Particularité du milieu industriel, il s’agit de recherche appliquée sur des données réelles, à mi-chemin entre la recherche fondamentale et les solutions du marché. Le but est de fournir aux métiers les outils dont ils ont besoin et de les aider à les adopter. Pour rester au fait de la recherche fondamentale, EDF participe à la Chaire Cyber CNI (cybersécurité des infrastructures critiques) de l’Institut Mines-Télécom, en partenariat avec Télécom Paris, Télécom SudParis, le Pôle d’excellence cyber de la région Bretagne et des industriels parmi lesquels Nokia Bell Labs ou Airbus. « Nous avons des besoins communs, autant chercher à y répondre ensemble ! »
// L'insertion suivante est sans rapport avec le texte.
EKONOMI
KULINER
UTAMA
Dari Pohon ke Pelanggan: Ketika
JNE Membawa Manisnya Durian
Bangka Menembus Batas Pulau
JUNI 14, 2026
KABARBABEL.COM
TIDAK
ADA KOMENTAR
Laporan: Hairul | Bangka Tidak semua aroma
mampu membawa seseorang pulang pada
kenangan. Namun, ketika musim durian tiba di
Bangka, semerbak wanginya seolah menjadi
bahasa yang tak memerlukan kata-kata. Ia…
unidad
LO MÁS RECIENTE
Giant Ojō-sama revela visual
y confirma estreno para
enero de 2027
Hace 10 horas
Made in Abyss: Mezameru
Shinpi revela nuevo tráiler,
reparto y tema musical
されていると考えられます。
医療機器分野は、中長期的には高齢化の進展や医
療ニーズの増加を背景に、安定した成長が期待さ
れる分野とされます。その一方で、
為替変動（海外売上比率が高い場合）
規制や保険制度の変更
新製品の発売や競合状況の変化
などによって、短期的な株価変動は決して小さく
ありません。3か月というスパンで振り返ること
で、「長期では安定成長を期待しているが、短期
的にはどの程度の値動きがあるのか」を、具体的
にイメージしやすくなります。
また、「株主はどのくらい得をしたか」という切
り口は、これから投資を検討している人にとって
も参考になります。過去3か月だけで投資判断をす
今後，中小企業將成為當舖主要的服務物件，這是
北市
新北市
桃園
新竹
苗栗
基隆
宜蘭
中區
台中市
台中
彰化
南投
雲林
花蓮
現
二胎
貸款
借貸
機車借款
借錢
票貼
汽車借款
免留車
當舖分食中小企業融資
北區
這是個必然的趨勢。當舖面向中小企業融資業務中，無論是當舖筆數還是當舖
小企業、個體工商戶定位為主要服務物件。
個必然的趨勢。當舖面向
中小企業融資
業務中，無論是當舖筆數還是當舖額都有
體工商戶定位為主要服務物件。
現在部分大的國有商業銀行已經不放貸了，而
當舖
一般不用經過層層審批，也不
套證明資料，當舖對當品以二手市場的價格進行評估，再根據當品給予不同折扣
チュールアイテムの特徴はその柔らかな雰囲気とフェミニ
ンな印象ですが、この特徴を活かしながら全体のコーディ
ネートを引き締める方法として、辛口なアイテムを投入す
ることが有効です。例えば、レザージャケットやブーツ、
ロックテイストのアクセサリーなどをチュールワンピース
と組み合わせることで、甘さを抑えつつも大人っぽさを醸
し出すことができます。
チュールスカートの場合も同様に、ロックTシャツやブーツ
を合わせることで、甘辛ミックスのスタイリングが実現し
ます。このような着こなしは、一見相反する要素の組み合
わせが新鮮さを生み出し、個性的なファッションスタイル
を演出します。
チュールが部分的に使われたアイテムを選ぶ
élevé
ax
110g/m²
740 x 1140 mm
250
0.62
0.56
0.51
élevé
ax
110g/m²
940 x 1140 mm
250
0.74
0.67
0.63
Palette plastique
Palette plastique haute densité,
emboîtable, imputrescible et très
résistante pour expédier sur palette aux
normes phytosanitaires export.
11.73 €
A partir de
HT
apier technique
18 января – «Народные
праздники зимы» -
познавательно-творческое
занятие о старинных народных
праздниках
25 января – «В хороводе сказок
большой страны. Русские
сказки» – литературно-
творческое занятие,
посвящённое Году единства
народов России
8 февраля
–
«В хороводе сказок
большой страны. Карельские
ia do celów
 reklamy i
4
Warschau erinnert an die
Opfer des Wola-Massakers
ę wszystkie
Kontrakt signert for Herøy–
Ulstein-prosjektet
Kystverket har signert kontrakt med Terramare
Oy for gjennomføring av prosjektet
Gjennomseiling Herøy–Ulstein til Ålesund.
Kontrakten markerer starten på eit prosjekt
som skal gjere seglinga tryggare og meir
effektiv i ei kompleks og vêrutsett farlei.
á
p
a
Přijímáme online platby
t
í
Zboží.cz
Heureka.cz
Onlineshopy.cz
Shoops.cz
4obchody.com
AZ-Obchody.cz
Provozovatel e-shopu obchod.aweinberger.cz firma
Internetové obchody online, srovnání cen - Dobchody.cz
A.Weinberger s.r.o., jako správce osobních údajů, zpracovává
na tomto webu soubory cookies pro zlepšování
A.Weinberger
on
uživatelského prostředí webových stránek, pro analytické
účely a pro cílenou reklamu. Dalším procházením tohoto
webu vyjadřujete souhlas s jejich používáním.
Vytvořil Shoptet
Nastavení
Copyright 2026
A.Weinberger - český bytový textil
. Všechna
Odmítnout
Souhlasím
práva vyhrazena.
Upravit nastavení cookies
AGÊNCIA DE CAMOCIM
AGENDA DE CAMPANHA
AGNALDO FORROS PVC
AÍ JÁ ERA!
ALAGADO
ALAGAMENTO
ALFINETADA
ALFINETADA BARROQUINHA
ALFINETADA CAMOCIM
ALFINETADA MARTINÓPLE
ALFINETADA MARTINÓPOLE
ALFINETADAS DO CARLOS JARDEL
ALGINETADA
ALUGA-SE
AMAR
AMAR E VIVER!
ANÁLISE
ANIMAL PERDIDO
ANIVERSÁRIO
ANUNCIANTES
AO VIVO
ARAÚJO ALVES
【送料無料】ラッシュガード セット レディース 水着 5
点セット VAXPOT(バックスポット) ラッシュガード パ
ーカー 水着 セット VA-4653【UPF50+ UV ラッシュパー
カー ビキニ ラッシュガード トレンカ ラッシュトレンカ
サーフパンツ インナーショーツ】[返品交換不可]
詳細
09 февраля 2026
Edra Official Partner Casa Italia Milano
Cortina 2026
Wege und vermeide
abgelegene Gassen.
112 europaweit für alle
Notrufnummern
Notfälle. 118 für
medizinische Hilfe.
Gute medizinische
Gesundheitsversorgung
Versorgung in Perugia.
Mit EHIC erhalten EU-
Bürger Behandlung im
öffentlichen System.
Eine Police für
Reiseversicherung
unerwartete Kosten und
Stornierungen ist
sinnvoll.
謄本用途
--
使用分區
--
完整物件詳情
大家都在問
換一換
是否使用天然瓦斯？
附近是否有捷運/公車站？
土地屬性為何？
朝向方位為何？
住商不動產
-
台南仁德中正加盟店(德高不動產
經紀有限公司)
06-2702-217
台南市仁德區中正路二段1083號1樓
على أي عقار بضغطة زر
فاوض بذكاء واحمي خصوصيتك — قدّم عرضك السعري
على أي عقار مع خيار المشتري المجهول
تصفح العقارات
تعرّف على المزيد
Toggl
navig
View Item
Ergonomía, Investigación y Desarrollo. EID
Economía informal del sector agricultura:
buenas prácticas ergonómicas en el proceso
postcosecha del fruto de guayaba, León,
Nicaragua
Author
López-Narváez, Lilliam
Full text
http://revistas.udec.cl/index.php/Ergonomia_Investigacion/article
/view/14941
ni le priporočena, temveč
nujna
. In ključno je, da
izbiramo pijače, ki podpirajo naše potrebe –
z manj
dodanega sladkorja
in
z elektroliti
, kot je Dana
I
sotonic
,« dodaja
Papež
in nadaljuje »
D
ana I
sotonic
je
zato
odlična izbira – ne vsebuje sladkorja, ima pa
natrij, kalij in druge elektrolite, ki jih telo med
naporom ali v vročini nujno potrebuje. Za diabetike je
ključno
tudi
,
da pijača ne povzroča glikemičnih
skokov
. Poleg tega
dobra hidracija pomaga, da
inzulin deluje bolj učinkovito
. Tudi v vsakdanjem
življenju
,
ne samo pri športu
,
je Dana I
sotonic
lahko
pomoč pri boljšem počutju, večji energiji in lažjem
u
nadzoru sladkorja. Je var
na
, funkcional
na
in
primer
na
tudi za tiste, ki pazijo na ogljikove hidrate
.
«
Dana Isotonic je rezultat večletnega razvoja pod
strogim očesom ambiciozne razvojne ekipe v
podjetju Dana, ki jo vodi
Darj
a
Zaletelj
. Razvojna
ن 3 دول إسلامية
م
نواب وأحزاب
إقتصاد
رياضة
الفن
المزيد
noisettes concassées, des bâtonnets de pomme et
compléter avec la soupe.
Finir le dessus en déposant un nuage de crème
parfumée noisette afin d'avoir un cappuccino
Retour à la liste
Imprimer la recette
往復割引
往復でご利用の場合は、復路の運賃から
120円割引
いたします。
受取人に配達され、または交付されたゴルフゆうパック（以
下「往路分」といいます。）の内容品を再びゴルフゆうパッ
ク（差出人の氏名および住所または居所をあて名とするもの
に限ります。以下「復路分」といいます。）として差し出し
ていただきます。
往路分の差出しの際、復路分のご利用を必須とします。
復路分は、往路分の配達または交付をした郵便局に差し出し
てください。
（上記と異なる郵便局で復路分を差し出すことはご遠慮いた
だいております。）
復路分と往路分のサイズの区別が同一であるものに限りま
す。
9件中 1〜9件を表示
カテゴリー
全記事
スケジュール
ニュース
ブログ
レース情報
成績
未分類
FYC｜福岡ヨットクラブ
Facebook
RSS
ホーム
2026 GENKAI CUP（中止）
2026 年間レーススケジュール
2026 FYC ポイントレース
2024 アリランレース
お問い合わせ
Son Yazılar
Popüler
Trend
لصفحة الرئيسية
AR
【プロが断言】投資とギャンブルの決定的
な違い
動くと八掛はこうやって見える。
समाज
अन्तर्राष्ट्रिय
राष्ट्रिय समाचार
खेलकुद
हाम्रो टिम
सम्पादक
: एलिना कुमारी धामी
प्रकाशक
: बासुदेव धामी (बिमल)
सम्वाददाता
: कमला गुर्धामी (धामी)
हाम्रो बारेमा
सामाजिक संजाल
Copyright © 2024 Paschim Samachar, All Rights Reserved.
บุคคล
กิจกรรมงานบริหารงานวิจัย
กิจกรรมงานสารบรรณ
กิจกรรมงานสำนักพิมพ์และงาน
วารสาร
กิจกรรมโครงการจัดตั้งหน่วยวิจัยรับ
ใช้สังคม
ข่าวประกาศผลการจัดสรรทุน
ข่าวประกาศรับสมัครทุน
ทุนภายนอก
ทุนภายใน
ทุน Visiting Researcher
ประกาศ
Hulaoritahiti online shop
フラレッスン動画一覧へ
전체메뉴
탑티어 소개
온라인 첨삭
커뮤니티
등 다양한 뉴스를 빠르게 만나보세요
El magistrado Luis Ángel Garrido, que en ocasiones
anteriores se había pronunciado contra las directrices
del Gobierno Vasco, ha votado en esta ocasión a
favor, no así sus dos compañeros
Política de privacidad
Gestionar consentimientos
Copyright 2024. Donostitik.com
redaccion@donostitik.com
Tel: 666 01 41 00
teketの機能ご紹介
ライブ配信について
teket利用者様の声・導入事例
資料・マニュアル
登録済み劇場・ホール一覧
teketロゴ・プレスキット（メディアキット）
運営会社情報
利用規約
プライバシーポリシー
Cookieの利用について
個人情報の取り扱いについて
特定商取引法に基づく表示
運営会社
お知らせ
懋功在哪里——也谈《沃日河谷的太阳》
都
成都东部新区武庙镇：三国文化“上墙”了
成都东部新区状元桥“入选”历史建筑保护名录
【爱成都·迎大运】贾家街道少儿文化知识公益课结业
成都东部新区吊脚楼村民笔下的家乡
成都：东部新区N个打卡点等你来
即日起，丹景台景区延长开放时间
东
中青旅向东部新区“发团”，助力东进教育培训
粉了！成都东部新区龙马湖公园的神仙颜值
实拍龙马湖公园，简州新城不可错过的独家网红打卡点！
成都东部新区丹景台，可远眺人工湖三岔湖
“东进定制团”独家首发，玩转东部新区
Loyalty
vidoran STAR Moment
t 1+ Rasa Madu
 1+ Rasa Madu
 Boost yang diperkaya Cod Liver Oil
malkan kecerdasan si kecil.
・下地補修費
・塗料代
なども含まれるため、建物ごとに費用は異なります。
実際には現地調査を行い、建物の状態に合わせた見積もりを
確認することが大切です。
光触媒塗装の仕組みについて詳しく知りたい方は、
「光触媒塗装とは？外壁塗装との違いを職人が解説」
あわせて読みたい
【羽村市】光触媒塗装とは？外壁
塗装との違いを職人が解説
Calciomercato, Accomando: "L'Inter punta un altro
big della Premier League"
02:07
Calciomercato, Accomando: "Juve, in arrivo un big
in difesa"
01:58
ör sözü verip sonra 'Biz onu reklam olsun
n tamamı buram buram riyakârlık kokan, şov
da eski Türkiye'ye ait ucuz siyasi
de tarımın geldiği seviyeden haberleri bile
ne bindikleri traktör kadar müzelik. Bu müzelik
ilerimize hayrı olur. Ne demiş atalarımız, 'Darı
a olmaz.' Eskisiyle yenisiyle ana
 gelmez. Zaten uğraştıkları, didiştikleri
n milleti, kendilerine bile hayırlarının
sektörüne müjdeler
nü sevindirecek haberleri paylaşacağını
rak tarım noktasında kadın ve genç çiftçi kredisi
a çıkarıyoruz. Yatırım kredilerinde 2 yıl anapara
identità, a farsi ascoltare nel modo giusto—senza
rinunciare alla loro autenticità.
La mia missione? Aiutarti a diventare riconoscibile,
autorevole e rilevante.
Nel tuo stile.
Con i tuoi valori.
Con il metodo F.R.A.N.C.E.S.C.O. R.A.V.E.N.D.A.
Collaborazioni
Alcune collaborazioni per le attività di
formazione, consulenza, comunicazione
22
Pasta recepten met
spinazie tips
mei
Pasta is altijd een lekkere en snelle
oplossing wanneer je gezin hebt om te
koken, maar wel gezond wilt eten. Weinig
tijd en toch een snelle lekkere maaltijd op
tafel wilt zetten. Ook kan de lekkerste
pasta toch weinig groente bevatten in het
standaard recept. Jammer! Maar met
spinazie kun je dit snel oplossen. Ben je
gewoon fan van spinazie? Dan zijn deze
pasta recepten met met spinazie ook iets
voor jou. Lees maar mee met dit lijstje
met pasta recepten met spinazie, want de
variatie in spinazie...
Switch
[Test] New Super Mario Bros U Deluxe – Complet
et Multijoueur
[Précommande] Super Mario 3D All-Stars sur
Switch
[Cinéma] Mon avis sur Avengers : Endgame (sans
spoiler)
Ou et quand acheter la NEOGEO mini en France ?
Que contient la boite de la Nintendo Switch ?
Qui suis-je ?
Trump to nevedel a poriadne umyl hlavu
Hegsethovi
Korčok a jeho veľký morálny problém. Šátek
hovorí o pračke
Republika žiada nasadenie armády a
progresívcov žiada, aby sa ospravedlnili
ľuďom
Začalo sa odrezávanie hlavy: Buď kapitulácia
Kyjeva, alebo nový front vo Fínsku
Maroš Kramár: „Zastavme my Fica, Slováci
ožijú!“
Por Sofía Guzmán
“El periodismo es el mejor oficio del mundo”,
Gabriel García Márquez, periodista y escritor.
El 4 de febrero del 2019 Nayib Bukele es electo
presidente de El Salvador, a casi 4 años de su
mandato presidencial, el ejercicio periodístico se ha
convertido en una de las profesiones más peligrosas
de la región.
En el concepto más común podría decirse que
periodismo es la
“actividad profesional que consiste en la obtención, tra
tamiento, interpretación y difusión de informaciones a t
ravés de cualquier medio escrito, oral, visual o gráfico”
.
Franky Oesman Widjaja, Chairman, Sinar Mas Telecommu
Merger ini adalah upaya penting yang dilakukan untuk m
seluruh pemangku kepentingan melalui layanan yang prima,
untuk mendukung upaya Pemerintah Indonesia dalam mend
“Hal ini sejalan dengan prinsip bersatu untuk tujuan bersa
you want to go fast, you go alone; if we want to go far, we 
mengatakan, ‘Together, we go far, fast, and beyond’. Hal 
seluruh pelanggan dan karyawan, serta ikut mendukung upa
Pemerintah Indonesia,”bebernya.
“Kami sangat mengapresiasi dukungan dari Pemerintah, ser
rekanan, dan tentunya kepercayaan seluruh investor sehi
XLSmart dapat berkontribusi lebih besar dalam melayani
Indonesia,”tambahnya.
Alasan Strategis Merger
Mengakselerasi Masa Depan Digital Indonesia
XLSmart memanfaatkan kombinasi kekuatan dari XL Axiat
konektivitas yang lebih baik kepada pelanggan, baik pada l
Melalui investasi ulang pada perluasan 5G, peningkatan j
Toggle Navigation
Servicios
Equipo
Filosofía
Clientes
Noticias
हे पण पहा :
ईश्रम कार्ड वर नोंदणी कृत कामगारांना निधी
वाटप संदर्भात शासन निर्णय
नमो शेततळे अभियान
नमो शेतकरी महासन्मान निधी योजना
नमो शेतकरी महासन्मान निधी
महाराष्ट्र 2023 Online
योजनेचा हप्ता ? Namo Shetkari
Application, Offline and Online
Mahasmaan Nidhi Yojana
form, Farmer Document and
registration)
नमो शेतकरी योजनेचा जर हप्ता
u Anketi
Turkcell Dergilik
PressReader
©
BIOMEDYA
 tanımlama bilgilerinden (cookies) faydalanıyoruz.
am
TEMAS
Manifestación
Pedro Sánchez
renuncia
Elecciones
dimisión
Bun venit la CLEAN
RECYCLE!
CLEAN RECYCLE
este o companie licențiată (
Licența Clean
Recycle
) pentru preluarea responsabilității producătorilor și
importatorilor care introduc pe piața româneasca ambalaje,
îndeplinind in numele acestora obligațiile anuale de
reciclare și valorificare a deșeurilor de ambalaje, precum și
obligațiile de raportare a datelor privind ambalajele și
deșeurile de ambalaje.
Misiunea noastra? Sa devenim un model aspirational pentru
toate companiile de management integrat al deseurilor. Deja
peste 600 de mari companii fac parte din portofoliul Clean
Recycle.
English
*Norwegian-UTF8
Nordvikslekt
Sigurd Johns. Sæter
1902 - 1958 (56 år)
Chaire Cyber CNI, la recherche au service des infrastructures critiques
On les appelle les OIV ou les OSE, les Opérateurs d’importance vitale et les Opérateurs de services essentiels. Ce sont plus de 200 entités publiques et entreprises privées. Leurs activités, leurs installations et leurs infrastructures sont jugées critiques pour le fonctionnement de l’État et de la nation tout entière. Ils sont implantés dans les secteurs des transports, de l’énergie, des banques, de l’alimentation, de la santé… Leurs systèmes d’information font l’objet d’une attention particulière de la part de l’Agence nationale de la sécurité des systèmes d’information (ANSSI) qui les accompagne pour la sécurisation de leurs systèmes sensibles.
Ils bénéficient également des travaux de recherche menés dans différents établissements comme, par exemple, la Chaire CNI, dédiée à la cybersécurité des infrastructures critiques que sont les réseaux d’énergie, les usines de production d’eau, les processus industriels ou les systèmes financiers.
Créée en 2016, cette chaire de l’Institut Mines-Télécom portée par IMT Atlantique mène ses recherches en partenariat avec Télécom Paris et Télécom SudParis. Ses travaux ont initialement porté sur l’étude comportementale des malwares ou le diagnostic des causes d’incidents. Dans sa deuxième phase, lancée en 2019, la Chaire CNI a étendu ses domaines d’expertise à de nouvelles thématiques de recherche, notamment l’application de l’intelligence artificielle (IA) à la cybersécurité, la blockchain ou les applications industrielles des objets connectés (IoT).